━━━━━ Material for the task ━━━━━
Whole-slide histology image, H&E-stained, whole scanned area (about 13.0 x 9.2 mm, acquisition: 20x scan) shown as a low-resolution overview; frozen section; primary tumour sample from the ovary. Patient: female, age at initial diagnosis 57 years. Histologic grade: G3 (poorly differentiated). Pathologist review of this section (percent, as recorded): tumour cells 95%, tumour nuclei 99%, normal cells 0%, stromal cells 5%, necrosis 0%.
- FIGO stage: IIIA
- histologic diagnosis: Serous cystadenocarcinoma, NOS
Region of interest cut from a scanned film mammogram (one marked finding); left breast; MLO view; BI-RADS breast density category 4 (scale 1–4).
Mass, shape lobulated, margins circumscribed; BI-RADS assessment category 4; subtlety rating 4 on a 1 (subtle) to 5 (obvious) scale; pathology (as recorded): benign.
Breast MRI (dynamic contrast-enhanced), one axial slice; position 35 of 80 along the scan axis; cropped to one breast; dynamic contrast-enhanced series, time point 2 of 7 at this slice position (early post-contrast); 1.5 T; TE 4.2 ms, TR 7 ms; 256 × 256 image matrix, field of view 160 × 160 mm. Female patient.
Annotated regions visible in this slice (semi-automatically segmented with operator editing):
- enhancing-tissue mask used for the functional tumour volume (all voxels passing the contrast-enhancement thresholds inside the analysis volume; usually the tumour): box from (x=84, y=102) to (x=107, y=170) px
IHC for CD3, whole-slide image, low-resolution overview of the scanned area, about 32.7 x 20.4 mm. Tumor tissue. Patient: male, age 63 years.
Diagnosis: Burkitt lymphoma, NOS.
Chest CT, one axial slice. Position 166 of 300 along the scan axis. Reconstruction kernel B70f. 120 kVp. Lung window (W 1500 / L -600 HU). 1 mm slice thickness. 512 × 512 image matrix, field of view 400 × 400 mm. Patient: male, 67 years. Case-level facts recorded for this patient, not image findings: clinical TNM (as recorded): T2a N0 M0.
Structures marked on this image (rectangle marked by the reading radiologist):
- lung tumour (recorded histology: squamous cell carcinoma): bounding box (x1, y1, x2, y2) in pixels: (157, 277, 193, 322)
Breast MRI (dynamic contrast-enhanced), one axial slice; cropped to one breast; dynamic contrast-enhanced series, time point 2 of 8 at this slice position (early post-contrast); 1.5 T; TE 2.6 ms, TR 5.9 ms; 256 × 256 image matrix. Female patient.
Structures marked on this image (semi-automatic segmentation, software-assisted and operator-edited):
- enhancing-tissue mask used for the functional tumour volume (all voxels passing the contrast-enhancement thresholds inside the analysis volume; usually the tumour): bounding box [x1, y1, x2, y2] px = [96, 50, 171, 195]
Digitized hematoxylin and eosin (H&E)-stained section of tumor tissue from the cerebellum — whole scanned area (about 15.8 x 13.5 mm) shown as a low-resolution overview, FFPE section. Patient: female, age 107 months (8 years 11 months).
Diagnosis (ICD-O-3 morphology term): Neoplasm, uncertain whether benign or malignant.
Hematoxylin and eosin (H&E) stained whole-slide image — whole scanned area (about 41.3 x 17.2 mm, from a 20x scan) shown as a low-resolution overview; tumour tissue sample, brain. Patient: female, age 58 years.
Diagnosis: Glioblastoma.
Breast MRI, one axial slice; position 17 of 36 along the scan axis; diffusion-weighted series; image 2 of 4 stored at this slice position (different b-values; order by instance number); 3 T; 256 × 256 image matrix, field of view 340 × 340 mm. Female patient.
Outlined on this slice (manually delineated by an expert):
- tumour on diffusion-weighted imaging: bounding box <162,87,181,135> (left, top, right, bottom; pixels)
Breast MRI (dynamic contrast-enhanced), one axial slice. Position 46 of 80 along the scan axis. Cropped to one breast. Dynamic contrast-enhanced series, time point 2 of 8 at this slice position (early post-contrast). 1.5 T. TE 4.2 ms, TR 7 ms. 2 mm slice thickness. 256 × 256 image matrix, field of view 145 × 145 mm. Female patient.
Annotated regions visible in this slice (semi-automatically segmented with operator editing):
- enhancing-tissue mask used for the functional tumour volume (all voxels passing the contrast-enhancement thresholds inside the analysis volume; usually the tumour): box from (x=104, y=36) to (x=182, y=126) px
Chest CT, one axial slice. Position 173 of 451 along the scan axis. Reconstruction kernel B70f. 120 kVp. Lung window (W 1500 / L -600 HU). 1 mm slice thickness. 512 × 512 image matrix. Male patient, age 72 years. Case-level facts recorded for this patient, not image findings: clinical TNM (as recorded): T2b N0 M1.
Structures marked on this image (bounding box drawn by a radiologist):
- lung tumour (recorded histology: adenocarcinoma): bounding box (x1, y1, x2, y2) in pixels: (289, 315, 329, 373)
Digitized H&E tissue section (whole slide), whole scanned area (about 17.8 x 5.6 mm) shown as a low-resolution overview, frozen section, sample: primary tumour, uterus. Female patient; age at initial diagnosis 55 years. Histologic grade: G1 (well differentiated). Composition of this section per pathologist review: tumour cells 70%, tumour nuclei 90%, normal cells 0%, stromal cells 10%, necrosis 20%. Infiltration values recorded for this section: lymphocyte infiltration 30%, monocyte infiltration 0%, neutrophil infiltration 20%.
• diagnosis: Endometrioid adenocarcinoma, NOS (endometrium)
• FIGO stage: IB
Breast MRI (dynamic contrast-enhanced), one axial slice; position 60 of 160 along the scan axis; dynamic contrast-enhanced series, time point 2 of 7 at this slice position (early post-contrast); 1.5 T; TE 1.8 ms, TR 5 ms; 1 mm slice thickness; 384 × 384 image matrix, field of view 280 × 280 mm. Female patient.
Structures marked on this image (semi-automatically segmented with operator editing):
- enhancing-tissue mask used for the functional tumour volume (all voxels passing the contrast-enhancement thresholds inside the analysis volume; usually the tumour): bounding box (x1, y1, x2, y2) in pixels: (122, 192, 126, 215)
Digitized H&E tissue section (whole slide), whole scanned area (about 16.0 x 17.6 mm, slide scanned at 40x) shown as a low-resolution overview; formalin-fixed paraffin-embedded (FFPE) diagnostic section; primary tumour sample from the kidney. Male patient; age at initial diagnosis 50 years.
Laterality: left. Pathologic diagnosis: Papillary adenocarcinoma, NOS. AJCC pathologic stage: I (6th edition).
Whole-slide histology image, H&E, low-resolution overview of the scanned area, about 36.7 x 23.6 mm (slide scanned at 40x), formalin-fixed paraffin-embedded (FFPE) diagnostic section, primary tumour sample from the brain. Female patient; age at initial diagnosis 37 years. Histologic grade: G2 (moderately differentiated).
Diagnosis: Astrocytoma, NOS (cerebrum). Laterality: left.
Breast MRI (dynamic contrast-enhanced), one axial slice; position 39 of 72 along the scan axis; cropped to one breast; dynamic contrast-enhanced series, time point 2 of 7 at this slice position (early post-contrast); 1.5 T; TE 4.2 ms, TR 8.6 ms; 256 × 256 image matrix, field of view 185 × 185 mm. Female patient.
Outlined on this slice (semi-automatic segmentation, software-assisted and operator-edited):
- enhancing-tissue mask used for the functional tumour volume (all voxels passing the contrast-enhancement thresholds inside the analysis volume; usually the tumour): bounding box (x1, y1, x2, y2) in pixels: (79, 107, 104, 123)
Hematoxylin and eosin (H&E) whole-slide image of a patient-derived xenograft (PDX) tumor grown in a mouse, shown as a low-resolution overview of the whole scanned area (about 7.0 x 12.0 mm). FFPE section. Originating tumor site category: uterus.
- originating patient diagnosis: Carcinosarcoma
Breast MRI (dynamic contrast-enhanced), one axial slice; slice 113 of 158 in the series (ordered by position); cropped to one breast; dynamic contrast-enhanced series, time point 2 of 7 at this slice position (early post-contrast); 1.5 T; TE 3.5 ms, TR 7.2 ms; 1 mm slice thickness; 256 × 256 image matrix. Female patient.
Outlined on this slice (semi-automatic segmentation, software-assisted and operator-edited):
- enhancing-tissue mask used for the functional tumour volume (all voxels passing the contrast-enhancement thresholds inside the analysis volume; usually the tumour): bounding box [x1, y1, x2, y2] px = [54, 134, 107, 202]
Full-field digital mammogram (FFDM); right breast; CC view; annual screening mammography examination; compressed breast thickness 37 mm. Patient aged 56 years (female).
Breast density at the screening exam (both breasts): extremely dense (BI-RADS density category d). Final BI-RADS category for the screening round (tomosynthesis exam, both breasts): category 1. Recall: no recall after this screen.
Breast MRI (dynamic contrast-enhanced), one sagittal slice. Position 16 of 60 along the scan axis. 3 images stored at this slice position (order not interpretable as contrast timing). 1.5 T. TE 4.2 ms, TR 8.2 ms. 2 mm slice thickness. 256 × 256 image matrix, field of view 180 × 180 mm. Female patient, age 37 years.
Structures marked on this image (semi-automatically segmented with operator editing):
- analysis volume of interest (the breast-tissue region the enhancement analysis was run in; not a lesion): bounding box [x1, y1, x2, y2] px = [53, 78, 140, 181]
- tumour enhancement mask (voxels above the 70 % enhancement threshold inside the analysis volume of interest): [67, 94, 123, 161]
━━━━━
§ What to do
Print exactly the lines of the records from the one containing "Breast MRI (dynamic contrast-enhanced), one sagittal" through the end, and nothing besides them.

§ Expected answer
Breast MRI (dynamic contrast-enhanced), one sagittal slice. Position 16 of 60 along the scan axis. 3 images stored at this slice position (order not interpretable as contrast timing). 1.5 T. TE 4.2 ms, TR 8.2 ms. 2 mm slice thickness. 256 × 256 image matrix, field of view 180 × 180 mm. Female patient, age 37 years.
Structures marked on this image (semi-automatically segmented with operator editing):
- analysis volume of interest (the breast-tissue region the enhancement analysis was run in; not a lesion): bounding box [x1, y1, x2, y2] px = [53, 78, 140, 181]
- tumour enhancement mask (voxels above the 70 % enhancement threshold inside the analysis volume of interest): [67, 94, 123, 161]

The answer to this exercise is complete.